State Farm has sought reimbursement from Toyota in cases where cars have sped out of control on their own at least as far back as 2007, according to a letter the company provided to federal regulators. The letter, dated Sept. 18, 2007, sought a formal Toyota investigation into a crash involving a 2005 Camry that surged forward at a stop sign and hit another car.
"We are aware of several complaints to your company of unexpected or sudden acceleration involving the Toyota Camry," the letter says. "Please accept this letter as notification of State Farm's rights of recovery for the damages we paid to both vehicle owners."
Toyota issued a limited floor mat recall in 2007, but it didn't cover the 2005 Camry at issue in the State Farm letter. In the past few months, the automaker has issued two unwanted acceleration recalls for several of its popular models, one to fix floor mats the company says can jam floor pedals and one to repair what it calls a problem with pedals that can stick. Prius hybrids have also been recalled for brake issues.
A Toyota statement declined comment on the insurers' attempt to recoup claims but added it was "a common practice in the automotive industry," which was echoed by Allstate spokesman Mike Siemienas.
"This is business as usual for Allstate," he said.
Experts say most insurers have agreements with automakers to negotiate a confidential settlement over defect-related claims — and automakers such as Toyota usually have insurance to cover most of the costs. Toyota declined to comment beyond its statement.
"It will be a whole bunch of small claims. What you have here are the fender benders," said Mark Bunim of the mediation firm Case Closure LLC in New York. "The major claims, where someone's a paraplegic, they will not be part of that group."
Not every accident in a recalled Toyota can be blamed on a defect like sudden acceleration, said Insurance Information Institute spokeswoman Jean Salvatore.
"Just because you drive one of the cars that was recalled doesn't mean the accident was caused by the faulty accelerator," she said. "It would have to be determined that the cause of the accident was because of the defect."
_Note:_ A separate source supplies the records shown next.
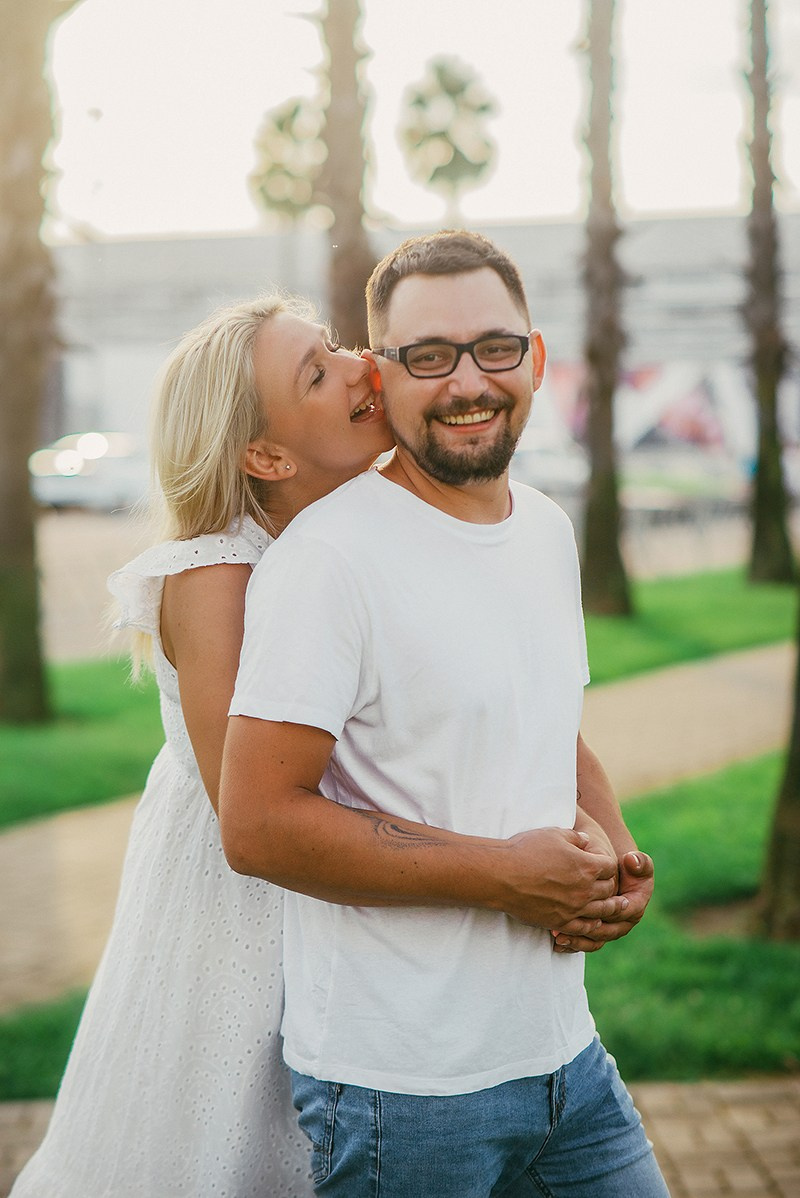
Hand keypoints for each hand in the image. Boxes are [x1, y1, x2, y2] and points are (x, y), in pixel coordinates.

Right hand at [496, 827, 628, 929]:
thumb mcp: (554, 834)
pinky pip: (584, 927)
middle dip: (611, 886)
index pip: (610, 867)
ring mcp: (574, 908)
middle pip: (608, 890)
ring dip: (610, 908)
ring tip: (617, 907)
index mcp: (586, 866)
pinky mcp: (560, 922)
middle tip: (612, 887)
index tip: (603, 865)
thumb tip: (586, 841)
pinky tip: (594, 923)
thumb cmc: (526, 850)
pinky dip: (592, 925)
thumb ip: (575, 837)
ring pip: (602, 911)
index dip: (608, 865)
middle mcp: (585, 889)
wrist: (502, 875)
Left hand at [551, 851, 654, 953]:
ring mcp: (609, 929)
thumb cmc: (621, 862)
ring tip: (558, 937)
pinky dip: (571, 944)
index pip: (621, 913)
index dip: (605, 911)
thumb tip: (631, 859)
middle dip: (587, 931)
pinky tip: (555, 942)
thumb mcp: (633, 860)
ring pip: (594, 941)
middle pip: (606, 932)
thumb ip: (638, 861)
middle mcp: (623, 922)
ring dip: (577, 941)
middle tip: (570, 927)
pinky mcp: (595, 932)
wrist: (611, 868)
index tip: (588, 906)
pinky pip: (585, 943)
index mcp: (635, 907)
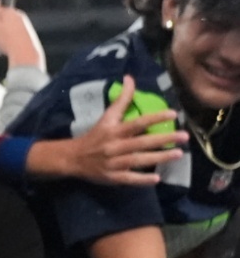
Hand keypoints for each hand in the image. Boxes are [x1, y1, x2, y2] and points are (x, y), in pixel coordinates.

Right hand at [0, 5, 43, 68]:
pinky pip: (15, 30)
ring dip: (3, 30)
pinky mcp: (27, 31)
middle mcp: (18, 14)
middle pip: (2, 16)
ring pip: (9, 23)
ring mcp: (23, 22)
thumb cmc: (7, 40)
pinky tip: (8, 43)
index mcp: (9, 11)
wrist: (24, 52)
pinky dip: (10, 35)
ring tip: (0, 40)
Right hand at [32, 76, 182, 186]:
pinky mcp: (111, 177)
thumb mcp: (107, 116)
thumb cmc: (94, 136)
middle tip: (184, 136)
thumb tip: (130, 77)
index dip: (155, 118)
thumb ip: (121, 99)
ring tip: (178, 154)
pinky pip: (128, 179)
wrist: (73, 158)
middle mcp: (114, 147)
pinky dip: (141, 180)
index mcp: (114, 131)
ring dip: (159, 158)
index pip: (137, 123)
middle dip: (164, 139)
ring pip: (138, 160)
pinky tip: (156, 178)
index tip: (173, 114)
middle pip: (142, 143)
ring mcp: (113, 163)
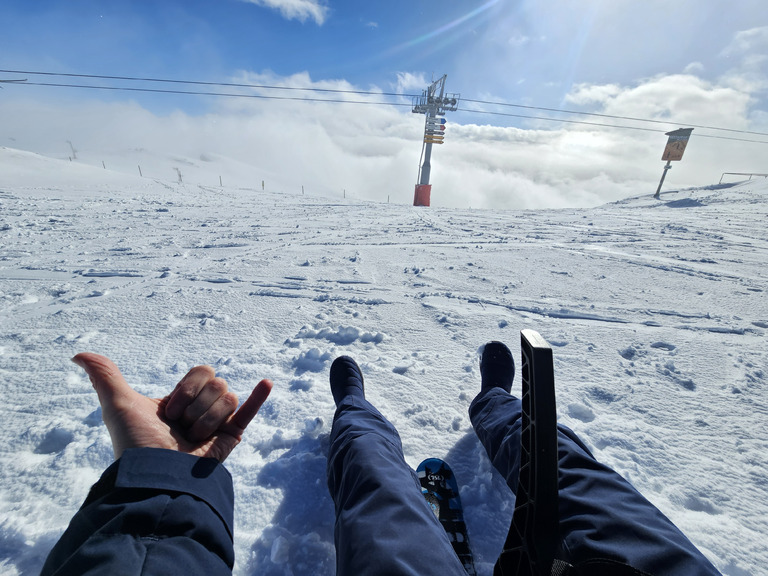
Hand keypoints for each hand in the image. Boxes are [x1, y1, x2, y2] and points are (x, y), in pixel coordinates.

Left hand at [73, 353, 271, 461]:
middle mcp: (198, 408)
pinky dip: (259, 398)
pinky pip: (249, 411)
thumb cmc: (137, 443)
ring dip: (210, 418)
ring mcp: (216, 422)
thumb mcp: (119, 405)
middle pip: (217, 382)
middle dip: (199, 404)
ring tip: (195, 439)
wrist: (160, 476)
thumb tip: (78, 355)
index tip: (169, 412)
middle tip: (182, 427)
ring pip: (229, 397)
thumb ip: (106, 377)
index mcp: (178, 400)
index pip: (201, 372)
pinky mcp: (231, 437)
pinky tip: (266, 382)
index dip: (187, 389)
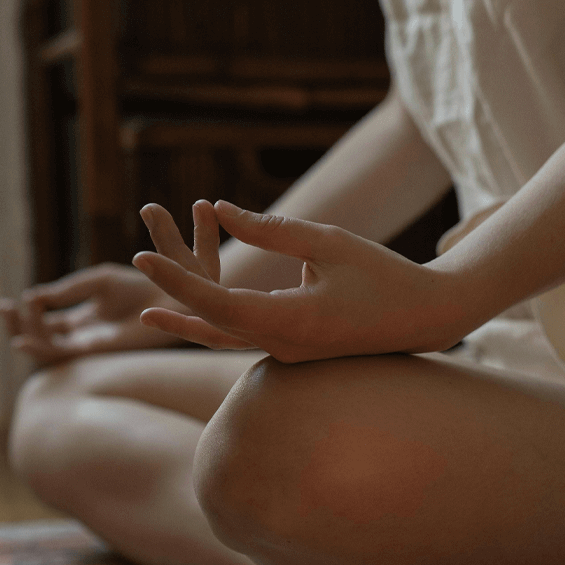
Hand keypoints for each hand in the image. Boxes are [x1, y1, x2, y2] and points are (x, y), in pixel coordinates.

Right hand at [0, 263, 184, 367]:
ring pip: (46, 348)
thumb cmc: (141, 287)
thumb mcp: (96, 282)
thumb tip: (33, 298)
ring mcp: (87, 345)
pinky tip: (23, 339)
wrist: (168, 296)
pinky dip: (39, 348)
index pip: (44, 322)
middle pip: (39, 337)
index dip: (21, 313)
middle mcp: (82, 336)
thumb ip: (67, 291)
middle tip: (1, 307)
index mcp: (82, 320)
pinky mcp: (94, 351)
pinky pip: (60, 356)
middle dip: (17, 324)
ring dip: (25, 333)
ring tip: (14, 313)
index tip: (4, 301)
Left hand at [132, 200, 465, 362]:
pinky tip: (188, 315)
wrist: (425, 318)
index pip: (215, 303)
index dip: (174, 280)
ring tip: (146, 312)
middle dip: (172, 294)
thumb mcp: (327, 242)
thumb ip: (271, 229)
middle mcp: (280, 346)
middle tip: (138, 262)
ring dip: (186, 317)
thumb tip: (221, 210)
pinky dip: (212, 323)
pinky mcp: (291, 350)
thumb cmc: (383, 275)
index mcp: (289, 321)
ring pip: (222, 338)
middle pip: (210, 323)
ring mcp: (285, 354)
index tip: (142, 257)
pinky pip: (241, 339)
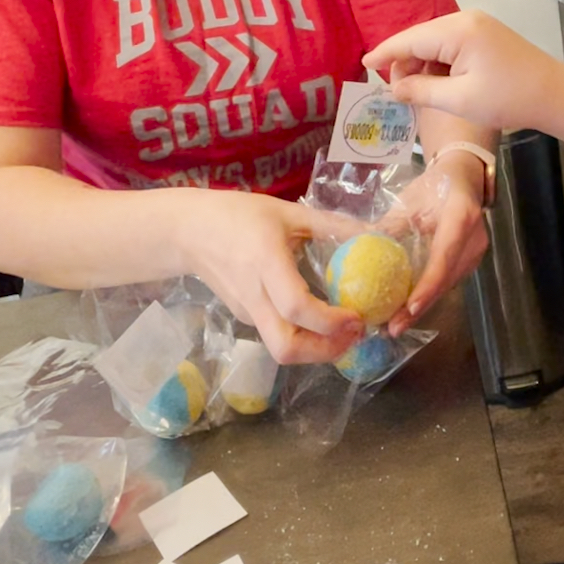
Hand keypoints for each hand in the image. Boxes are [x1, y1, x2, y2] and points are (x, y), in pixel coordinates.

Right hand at [177, 190, 365, 363]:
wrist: (188, 232)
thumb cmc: (239, 215)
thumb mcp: (287, 212)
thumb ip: (331, 224)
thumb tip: (375, 233)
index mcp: (265, 264)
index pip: (296, 308)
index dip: (330, 321)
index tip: (357, 316)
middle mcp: (254, 296)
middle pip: (286, 347)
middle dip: (326, 351)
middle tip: (355, 335)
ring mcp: (247, 312)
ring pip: (281, 349)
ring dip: (317, 350)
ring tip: (345, 332)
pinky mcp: (245, 317)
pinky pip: (277, 337)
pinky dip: (305, 338)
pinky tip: (323, 321)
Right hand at [363, 11, 563, 132]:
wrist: (556, 95)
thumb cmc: (509, 99)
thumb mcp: (459, 100)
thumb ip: (421, 91)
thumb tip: (393, 88)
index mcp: (458, 30)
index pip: (410, 39)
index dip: (385, 53)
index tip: (363, 65)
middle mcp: (466, 19)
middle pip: (421, 38)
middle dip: (404, 62)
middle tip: (396, 92)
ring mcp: (478, 25)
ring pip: (435, 42)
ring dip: (422, 65)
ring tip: (415, 92)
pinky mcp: (486, 35)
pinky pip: (451, 45)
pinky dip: (439, 63)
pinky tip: (436, 84)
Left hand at [382, 150, 489, 335]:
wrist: (464, 177)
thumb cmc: (434, 184)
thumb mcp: (409, 199)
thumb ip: (389, 225)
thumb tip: (359, 250)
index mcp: (460, 217)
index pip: (444, 257)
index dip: (428, 285)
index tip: (410, 307)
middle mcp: (474, 239)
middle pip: (446, 279)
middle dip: (420, 306)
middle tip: (393, 327)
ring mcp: (475, 252)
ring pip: (448, 285)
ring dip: (423, 305)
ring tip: (395, 324)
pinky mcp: (470, 260)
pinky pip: (448, 281)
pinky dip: (428, 294)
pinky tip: (408, 308)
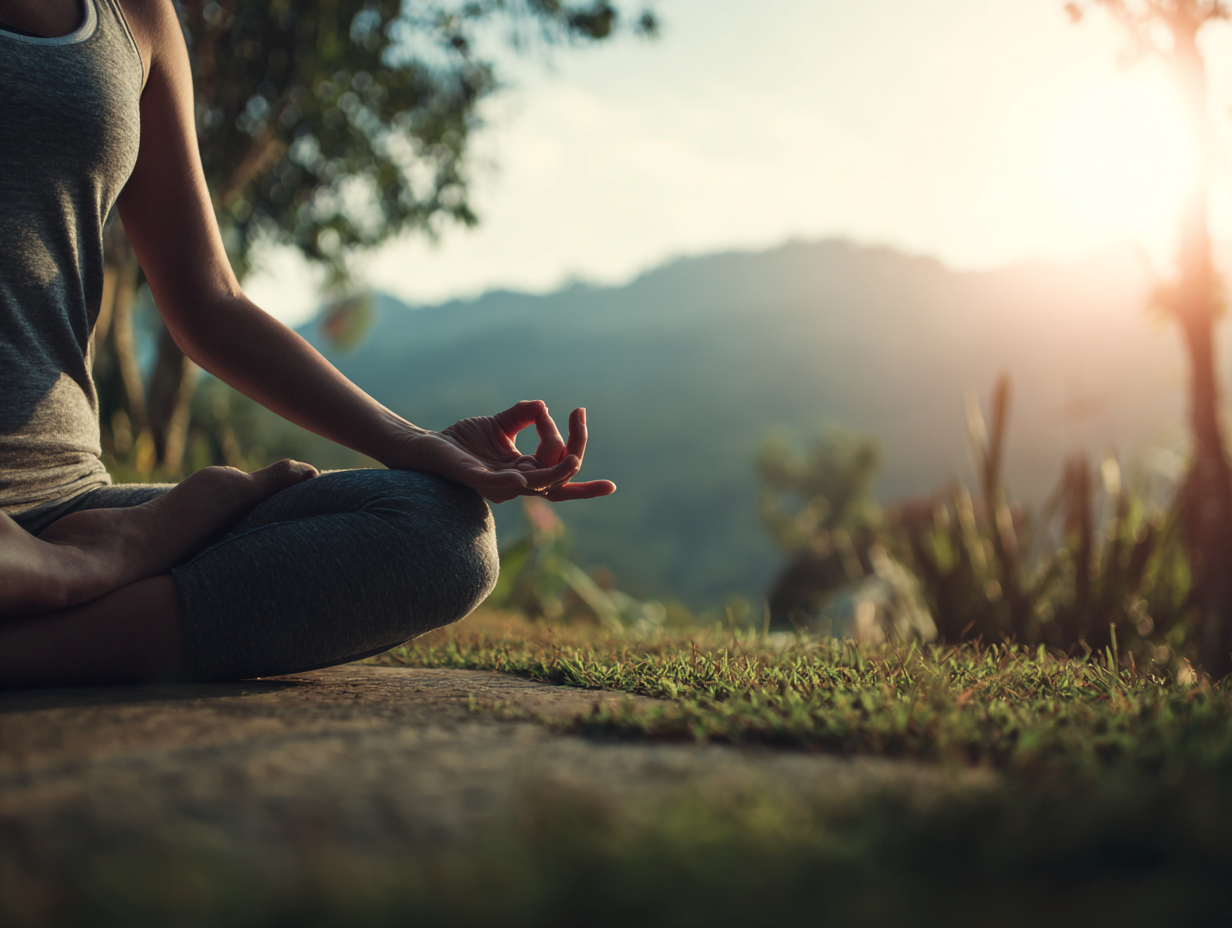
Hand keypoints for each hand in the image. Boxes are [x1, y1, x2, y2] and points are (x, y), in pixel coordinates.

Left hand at [388, 401, 616, 503]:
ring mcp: (496, 483)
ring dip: (556, 472)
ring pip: (537, 485)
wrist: (427, 445)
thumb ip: (523, 415)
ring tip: (573, 459)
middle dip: (577, 452)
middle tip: (580, 418)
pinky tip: (522, 480)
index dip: (573, 439)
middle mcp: (515, 482)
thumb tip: (543, 406)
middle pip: (558, 477)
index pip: (561, 465)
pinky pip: (496, 486)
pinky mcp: (473, 478)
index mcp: (524, 470)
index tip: (577, 411)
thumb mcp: (499, 424)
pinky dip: (511, 484)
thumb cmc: (463, 440)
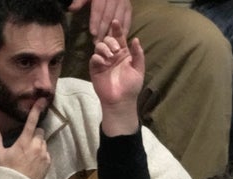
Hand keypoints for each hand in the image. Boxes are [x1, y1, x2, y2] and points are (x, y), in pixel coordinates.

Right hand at [0, 98, 50, 178]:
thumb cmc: (6, 170)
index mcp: (24, 141)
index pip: (32, 122)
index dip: (37, 110)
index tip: (42, 100)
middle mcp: (37, 146)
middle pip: (40, 132)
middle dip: (34, 133)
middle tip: (25, 141)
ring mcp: (44, 155)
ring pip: (43, 142)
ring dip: (38, 143)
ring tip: (28, 154)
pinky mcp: (48, 163)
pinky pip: (46, 153)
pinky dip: (41, 153)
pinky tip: (33, 161)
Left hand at [69, 0, 132, 40]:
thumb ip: (80, 0)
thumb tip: (71, 9)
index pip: (98, 10)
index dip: (95, 21)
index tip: (93, 33)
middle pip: (108, 17)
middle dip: (103, 31)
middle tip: (99, 44)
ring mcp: (123, 3)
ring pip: (119, 20)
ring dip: (113, 33)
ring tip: (108, 45)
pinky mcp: (129, 8)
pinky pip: (128, 21)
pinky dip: (124, 31)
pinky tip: (120, 40)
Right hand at [90, 20, 143, 134]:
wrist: (121, 101)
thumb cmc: (131, 87)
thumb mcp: (139, 70)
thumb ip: (138, 55)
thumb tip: (136, 39)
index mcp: (123, 54)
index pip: (119, 38)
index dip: (117, 29)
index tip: (116, 22)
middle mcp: (112, 55)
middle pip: (107, 39)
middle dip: (111, 41)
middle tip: (116, 49)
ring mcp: (103, 61)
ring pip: (99, 46)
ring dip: (104, 48)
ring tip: (110, 56)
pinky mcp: (95, 68)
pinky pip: (94, 58)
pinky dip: (98, 58)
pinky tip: (104, 63)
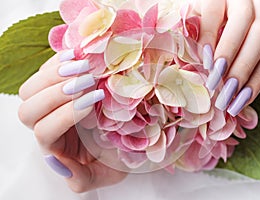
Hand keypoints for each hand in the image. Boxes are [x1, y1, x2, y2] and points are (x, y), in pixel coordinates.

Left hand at [18, 50, 126, 192]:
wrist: (122, 137)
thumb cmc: (112, 156)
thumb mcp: (103, 174)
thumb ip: (81, 178)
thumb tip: (58, 162)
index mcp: (55, 146)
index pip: (45, 131)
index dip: (66, 115)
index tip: (94, 101)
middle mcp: (47, 123)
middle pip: (28, 109)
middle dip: (56, 94)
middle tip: (87, 82)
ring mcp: (50, 101)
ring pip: (30, 88)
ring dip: (55, 75)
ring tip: (83, 67)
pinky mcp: (57, 84)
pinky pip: (46, 69)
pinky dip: (58, 60)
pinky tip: (77, 55)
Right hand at [198, 0, 259, 115]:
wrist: (200, 11)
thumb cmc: (224, 32)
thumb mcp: (248, 46)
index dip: (259, 77)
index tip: (241, 101)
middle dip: (243, 70)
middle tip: (226, 95)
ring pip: (243, 21)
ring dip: (229, 55)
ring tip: (216, 79)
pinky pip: (213, 12)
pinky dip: (209, 37)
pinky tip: (205, 57)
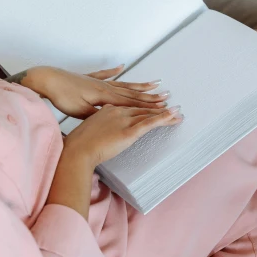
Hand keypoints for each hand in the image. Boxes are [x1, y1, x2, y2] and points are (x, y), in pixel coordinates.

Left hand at [17, 65, 169, 118]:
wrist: (48, 80)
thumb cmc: (63, 96)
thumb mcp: (81, 112)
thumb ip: (99, 114)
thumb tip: (114, 117)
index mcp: (105, 96)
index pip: (131, 103)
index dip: (148, 105)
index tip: (162, 106)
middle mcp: (106, 86)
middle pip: (132, 93)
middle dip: (150, 96)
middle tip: (166, 95)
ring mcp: (98, 81)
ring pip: (124, 84)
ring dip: (139, 85)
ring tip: (153, 83)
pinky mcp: (90, 78)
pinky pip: (107, 74)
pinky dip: (115, 71)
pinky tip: (121, 67)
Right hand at [64, 104, 182, 166]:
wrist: (78, 149)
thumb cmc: (80, 144)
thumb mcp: (91, 130)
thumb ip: (101, 128)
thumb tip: (106, 132)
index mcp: (109, 109)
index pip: (131, 108)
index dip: (144, 108)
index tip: (154, 106)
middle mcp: (119, 111)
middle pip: (143, 110)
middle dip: (158, 109)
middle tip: (172, 107)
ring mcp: (124, 120)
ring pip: (149, 115)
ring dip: (165, 114)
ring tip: (178, 113)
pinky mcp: (129, 131)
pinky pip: (150, 123)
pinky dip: (163, 118)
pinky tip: (173, 115)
That can take a great deal of time, particularly with such a large volume of recalls. The paperwork for each potential claim is painstakingly reviewed on a case-by-case basis before the insurer submits it to the automaker for possible reimbursement.
Salvatore also said vehicle recalls by themselves usually have little impact on whether a driver's insurance premiums will rise. She said there are so many other factors, such as a person's driving and credit history, the car's safety record in crashes, whether the vehicle is frequently targeted by thieves, and so on.
"So, it's very difficult to say that rates will go up or down because of this," she said.
The National Highway Traffic Safety Administration has linked 52 deaths to claims of sudden acceleration in Toyotas, and more than 100 wrongful death and personal injury lawsuits have been filed against the automaker around the country. Those are being consolidated before a California federal judge for pretrial matters along with more than 130 lawsuits filed by Toyota owners claiming their cars have lost value since the recalls. An initial hearing is set for May 13.
Despite the lawsuits, Toyota reported March sales of new vehicles rose 41 percent compared with February numbers. Toyota has mounted an aggressive advertising campaign to counter the negative impression left by the recalls and offered sweet deals such as 0-percent financing, cheaper leases and free maintenance for some customers.
Many of the lawsuits contend problems with Toyota's electronic throttle control are the true culprit in the sudden acceleration cases, but the company has insisted electronics are not to blame.